Why this matters (trader value & compliance)
- For traders: Early detection reduces FOMO fills, improves stop placement / breakout quality, and lowers slippage.
- For operators/compliance: Evidence from aggression series, depth erosion, lead/lag & spillover supports reviews and STORs - in line with MiCA/MAR.
Relevant sources
- ASIC – "Report 215: Australian equity market structure" (2010): ramping definition ("series of trades in short time → unusual price movement").
- FCA – "Market Watch 67/69" (2021/2022): order-book data for detection of market abuse; surveillance practice.
- FCA – Final Notices "Simon Eagle" (2010) & "Graham Betton" (2011): share-ramping cases, sanctions.
- Gandal et al. (2018): "Price manipulation in the Bitcoin ecosystem" – Mt. Gox analysis (linking suspicious trading to BTC rise).

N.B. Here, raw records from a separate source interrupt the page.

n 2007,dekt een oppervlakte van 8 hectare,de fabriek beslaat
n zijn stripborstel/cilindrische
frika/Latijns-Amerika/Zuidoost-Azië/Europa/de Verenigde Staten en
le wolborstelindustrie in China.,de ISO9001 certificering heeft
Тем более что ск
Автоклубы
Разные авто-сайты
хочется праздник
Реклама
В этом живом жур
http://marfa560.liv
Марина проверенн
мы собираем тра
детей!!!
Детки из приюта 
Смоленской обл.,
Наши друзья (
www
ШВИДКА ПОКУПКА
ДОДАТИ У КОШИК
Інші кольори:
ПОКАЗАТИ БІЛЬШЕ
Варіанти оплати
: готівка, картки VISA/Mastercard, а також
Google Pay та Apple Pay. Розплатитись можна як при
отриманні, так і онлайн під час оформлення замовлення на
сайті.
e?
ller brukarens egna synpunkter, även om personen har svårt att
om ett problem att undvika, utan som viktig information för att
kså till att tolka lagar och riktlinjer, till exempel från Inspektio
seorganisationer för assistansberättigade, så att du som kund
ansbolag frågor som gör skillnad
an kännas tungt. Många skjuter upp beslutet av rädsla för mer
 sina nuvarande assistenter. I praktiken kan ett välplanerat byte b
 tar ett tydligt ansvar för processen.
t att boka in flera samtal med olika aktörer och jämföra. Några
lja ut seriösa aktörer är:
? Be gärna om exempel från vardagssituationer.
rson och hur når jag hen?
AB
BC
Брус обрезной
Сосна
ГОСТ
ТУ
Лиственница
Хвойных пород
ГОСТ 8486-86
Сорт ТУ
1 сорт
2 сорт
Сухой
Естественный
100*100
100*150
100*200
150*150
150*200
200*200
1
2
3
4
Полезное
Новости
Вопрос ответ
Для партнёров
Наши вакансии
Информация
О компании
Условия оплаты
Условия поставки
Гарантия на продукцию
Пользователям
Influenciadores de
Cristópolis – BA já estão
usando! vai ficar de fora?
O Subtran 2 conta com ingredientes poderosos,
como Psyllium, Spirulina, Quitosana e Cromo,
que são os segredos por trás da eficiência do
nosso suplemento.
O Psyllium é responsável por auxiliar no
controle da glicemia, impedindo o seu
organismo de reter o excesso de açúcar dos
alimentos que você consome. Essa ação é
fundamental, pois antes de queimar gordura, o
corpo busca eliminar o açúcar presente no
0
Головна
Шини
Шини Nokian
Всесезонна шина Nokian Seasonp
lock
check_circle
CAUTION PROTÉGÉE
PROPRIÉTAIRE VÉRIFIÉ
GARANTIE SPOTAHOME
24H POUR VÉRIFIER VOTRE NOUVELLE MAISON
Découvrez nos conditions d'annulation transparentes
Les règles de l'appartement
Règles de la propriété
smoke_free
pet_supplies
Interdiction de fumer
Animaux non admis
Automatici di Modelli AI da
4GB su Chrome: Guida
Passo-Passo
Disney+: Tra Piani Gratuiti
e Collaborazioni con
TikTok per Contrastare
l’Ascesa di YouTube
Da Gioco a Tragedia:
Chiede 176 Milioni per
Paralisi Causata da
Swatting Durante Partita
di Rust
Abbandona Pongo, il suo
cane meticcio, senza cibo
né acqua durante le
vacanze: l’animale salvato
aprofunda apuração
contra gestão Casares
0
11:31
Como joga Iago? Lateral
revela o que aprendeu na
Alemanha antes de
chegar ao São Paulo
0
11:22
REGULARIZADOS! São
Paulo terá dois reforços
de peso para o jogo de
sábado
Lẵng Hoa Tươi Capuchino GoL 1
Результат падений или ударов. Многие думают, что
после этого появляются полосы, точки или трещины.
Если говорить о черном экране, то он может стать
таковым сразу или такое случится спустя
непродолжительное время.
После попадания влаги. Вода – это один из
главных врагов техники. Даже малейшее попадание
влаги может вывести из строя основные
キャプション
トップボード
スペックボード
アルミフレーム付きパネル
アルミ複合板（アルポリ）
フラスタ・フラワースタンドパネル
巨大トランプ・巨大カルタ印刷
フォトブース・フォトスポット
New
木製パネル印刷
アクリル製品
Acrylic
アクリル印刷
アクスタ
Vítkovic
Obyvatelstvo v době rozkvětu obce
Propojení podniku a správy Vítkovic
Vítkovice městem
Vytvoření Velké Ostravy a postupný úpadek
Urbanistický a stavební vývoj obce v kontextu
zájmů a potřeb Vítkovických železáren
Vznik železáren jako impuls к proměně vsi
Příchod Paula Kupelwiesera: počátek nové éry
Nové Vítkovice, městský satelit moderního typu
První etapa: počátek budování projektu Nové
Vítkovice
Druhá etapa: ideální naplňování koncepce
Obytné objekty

- The Guardian (29 May 2014): "Bitcoin bots bought millions in the last days of Mt Gox" – Willy/Markus bots.
- SEC – complaint filings (e.g. Caroline Ellison & Gary Wang material, Dec 2022): passages on FTT price support through purchases on platforms.
- CFTC/SEC/DoJ – Operation "Token Mirrors" (from Oct 2024): press/filings on manipulative patterns including price-inflating strategies; 2025 pleas/verdicts.
- ESMA – "Statement on MiCA Transitional Measures" (17 Dec 2024) & AMF timetable: application as of 30.12.2024, transition until 01.07.2026 possible.